How to do it...

We will try to create a basic rule set of iptables, using which we will restrict all the incoming packets, except for those that are necessary for us:

  1. The first step will be to create a rule to allow access to the loopback interface so that the services on the system can communicate properly with each other locally. The command to do so is as follows:
    iptables -A INPUT -i lo -j ACCEPT

This is necessary for the system to function properly.

  1. Next, we will create the rule for the outbound connections that have been initiated by our system:
    iptables -A INPUT -m conntrack --ctstate RELATED,ESTABLISHED -j ACCEPT

This will accept all the outbound traffic, including the responses from the remote servers that we have tried to connect ourselves (such as any website we're visiting):

  1. Now, let's create a table to be used in iptables. We have called it blocked_ip. You can choose any name you want:
    iptables -N blocked_ip

This is the table where we will add the spoofed IP addresses that we want to block.

  1. Now, we will insert this table into the INPUT table of iptables by using the following command:
    iptables -I INPUT 2 -j blocked_ip

Note that we have used the number 2 to make sure that this rule will be the second from the top in the iptables.

  1. Now, let's add the bad IPs into the blocked_ip table that we have created:
    iptables -A blocked_ip -s 192.168.1.115 -j DROP

We have used the IP address 192.168.1.115 as an example here. You can replace it with the IP address that you want to block. If you have more than one IP address to block, add them one by one to iptables.

  1. Now, we can see the list of rules in iptables by using the following command:
    iptables -L

In the details shown in the following screenshot, we can see that, at the bottom, we have the IP address that we are trying to block.

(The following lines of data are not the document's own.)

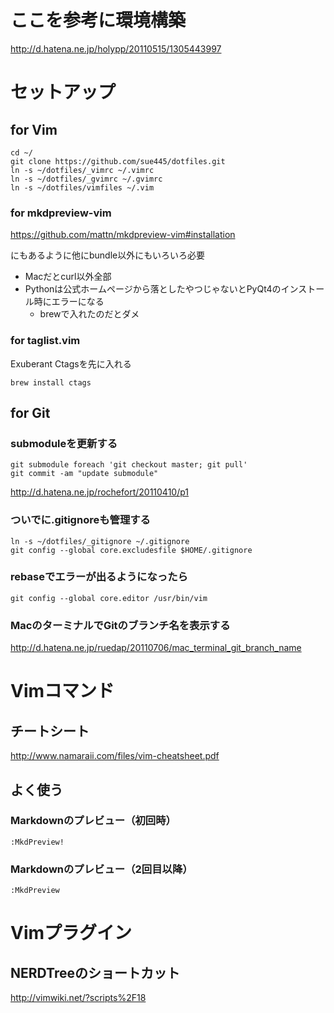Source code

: # ここを参考に環境構築 
http://d.hatena.ne.jp/holypp/20110515/1305443997

# セットアップ 
## for Vim 
    cd ~/
    git clone https://github.com/sue445/dotfiles.git
    ln -s ~/dotfiles/_vimrc ~/.vimrc
    ln -s ~/dotfiles/_gvimrc ~/.gvimrc
    ln -s ~/dotfiles/vimfiles ~/.vim

### for mkdpreview-vim
https://github.com/mattn/mkdpreview-vim#installation

にもあるように他にbundle以外にもいろいろ必要

* Macだとcurl以外全部
* Pythonは公式ホームページから落としたやつじゃないとPyQt4のインストール時にエラーになる
    * brewで入れたのだとダメ

### for taglist.vim
Exuberant Ctagsを先に入れる

    brew install ctags

## for Git
### submoduleを更新する
    git submodule foreach 'git checkout master; git pull'
    git commit -am "update submodule"
http://d.hatena.ne.jp/rochefort/20110410/p1

### ついでに.gitignoreも管理する
    ln -s ~/dotfiles/_gitignore ~/.gitignore
    git config --global core.excludesfile $HOME/.gitignore

### rebaseでエラーが出るようになったら 
    git config --global core.editor /usr/bin/vim

### MacのターミナルでGitのブランチ名を表示する
http://d.hatena.ne.jp/ruedap/20110706/mac_terminal_git_branch_name

# Vimコマンド
## チートシート
http://www.namaraii.com/files/vim-cheatsheet.pdf

## よく使う
### Markdownのプレビュー（初回時）
    :MkdPreview!

### Markdownのプレビュー（2回目以降）
    :MkdPreview

# Vimプラグイン
## NERDTreeのショートカット
http://vimwiki.net/?scripts%2F18
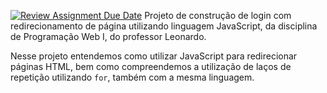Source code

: [![Review Assignment Due Date](https://classroom.github.com/assets/deadline-readme-button-24ddc0f5d75046c5622901739e7c5dd533143b0c8e959d652212380cedb1ea36.svg)](https://classroom.github.com/a/2pSgp3Ef)
Projeto de construção de login com redirecionamento de página utilizando linguagem JavaScript, da disciplina de Programação Web I, do professor Leonardo.

 Nesse projeto entendemos como utilizar JavaScript para redirecionar páginas HTML, bem como compreendemos a utilização de laços de repetição utilizando `for`, também com a mesma linguagem.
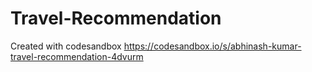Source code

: # Travel-Recommendation
Created with codesandbox
https://codesandbox.io/s/abhinash-kumar-travel-recommendation-4dvurm
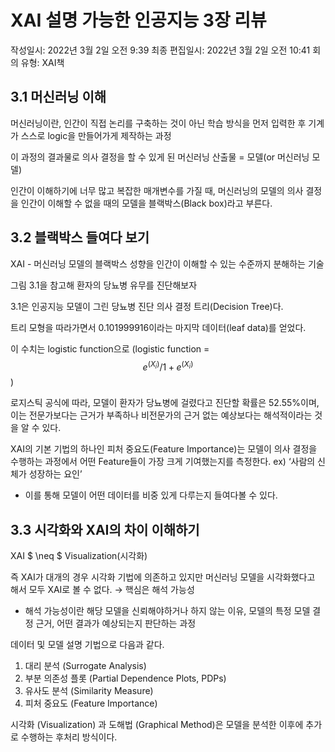 # XAI 설명 가능한 인공지능 3장 리뷰

작성일시: 2022년 3월 2일 오전 9:39
최종 편집일시: 2022년 3월 2일 오전 10:41
회의 유형: XAI책

## 3.1 머신러닝 이해

머신러닝이란, 인간이 직접 논리를 구축하는 것이 아닌 학습 방식을 먼저 입력한 후 기계가 스스로 logic을 만들어가게 제작하는 과정

이 과정의 결과물로 의사 결정을 할 수 있게 된 머신러닝 산출물 = 모델(or 머신러닝 모델)

인간이 이해하기에 너무 많고 복잡한 매개변수를 가질 때, 머신러닝의 모델의 의사 결정을 인간이 이해할 수 없을 때의 모델을 블랙박스(Black box)라고 부른다.

## 3.2 블랙박스 들여다 보기

XAI - 머신러닝 모델의 블랙박스 성향을 인간이 이해할 수 있는 수준까지 분해하는 기술

그림 3.1을 참고해 환자의 당뇨병 유무를 진단해보자

3.1은 인공지능 모델이 그린 당뇨병 진단 의사 결정 트리(Decision Tree)다. 

트리 모형을 따라가면서 0.101999916이라는 마지막 데이터(leaf data)를 얻었다. 

이 수치는 logistic function으로 (logistic function = $$e^{(X_i)} / {1+e^{(X_i)}}$$  )

로지스틱 공식에 따라, 모델이 환자가 당뇨병에 걸렸다고 진단할 확률은 52.55%이며, 이는 전문가보다는 근거가 부족하나 비전문가의 근거 없는 예상보다는 해석적이라는 것을 알 수 있다.

XAI의 기본 기법의 하나인 피처 중요도(Feature Importance)는 모델이 의사 결정을 수행하는 과정에서 어떤 Feature들이 가장 크게 기여했는지를 측정한다. ex) ‘사람의 신체가 성장하는 요인’

- 이를 통해 모델이 어떤 데이터를 비중 있게 다루는지 들여다볼 수 있다.

## 3.3 시각화와 XAI의 차이 이해하기

XAI $ \neq $ Visualization(시각화)

즉 XAI가 대개의 경우 시각화 기법에 의존하고 있지만 머신러닝 모델을 시각화했다고 해서 모두 XAI로 볼 수 없다. → 핵심은 해석 가능성

- 해석 가능성이란 해당 모델을 신뢰해야하거나 하지 않는 이유, 모델의 특정 모델 결정 근거, 어떤 결과가 예상되는지 판단하는 과정

데이터 및 모델 설명 기법으로 다음과 같다.

1. 대리 분석 (Surrogate Analysis)
2. 부분 의존성 플롯 (Partial Dependence Plots, PDPs)
3. 유사도 분석 (Similarity Measure)
4. 피처 중요도 (Feature Importance)

시각화 (Visualization) 과 도해법 (Graphical Method)은 모델을 분석한 이후에 추가로 수행하는 후처리 방식이다.
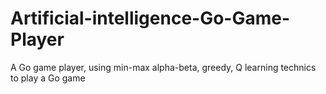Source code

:# Artificial-intelligence-Go-Game-Player
A Go game player, using min-max alpha-beta, greedy, Q learning technics to play a Go game
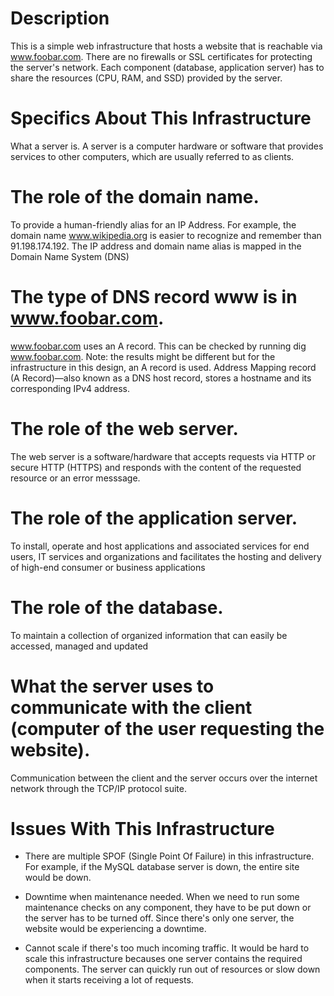 # Description
This is a simple web infrastructure that hosts a website that is reachable via www.foobar.com. There are no firewalls or SSL certificates for protecting the server's network. Each component (database, application server) has to share the resources (CPU, RAM, and SSD) provided by the server.

# Specifics About This Infrastructure
What a server is.
A server is a computer hardware or software that provides services to other computers, which are usually referred to as clients.

# The role of the domain name.
To provide a human-friendly alias for an IP Address. For example, the domain name www.wikipedia.org is easier to recognize and remember than 91.198.174.192. The IP address and domain name alias is mapped in the Domain Name System (DNS)

# The type of DNS record www is in www.foobar.com.
www.foobar.com uses an A record. This can be checked by running dig www.foobar.com.
Note: the results might be different but for the infrastructure in this design, an A record is used.
Address Mapping record (A Record)—also known as a DNS host record, stores a hostname and its corresponding IPv4 address.

# The role of the web server.
The web server is a software/hardware that accepts requests via HTTP or secure HTTP (HTTPS) and responds with the content of the requested resource or an error messsage.

# The role of the application server.
To install, operate and host applications and associated services for end users, IT services and organizations and facilitates the hosting and delivery of high-end consumer or business applications

# The role of the database.
To maintain a collection of organized information that can easily be accessed, managed and updated

# What the server uses to communicate with the client (computer of the user requesting the website).
Communication between the client and the server occurs over the internet network through the TCP/IP protocol suite.

# Issues With This Infrastructure
- There are multiple SPOF (Single Point Of Failure) in this infrastructure.
For example, if the MySQL database server is down, the entire site would be down.

- Downtime when maintenance needed.
When we need to run some maintenance checks on any component, they have to be put down or the server has to be turned off. Since there's only one server, the website would be experiencing a downtime.

- Cannot scale if there's too much incoming traffic.
It would be hard to scale this infrastructure becauses one server contains the required components. The server can quickly run out of resources or slow down when it starts receiving a lot of requests.
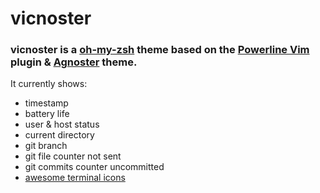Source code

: # vicnoster
### vicnoster is a [oh-my-zsh](https://github.com/robbyrussell/oh-my-zsh) theme based on the [Powerline Vim](https://github.com/Lokaltog/vim-powerline) plugin & [Agnoster](https://github.com/robbyrussell/oh-my-zsh/wiki/themes#agnoster) theme.

It currently shows:

- timestamp
- battery life
- user & host status
- current directory
- git branch
- git file counter not sent
- git commits counter uncommitted
- [awesome terminal icons](https://github.com/gabrielelana/awesome-terminal-fonts/)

You can specify a single IP address or a range, as per your choice:

  1. After making rules in the Iptables, we can edit the /etc/host.conf file as well. Open the file in any editor of your choice. I am using nano:
    nano /etc/host.conf

Now, add or edit the following lines in the file, as follows:

    order hosts,bind
    nospoof on

In the preceding example, the nospoof on option does a comparison of IP address returned by hostname lookup with the hostname returned by IP address lookup. If the comparison fails, this option generates a spoof warning.

Once done, save and close the file. This will also help protect the system from IP spoofing.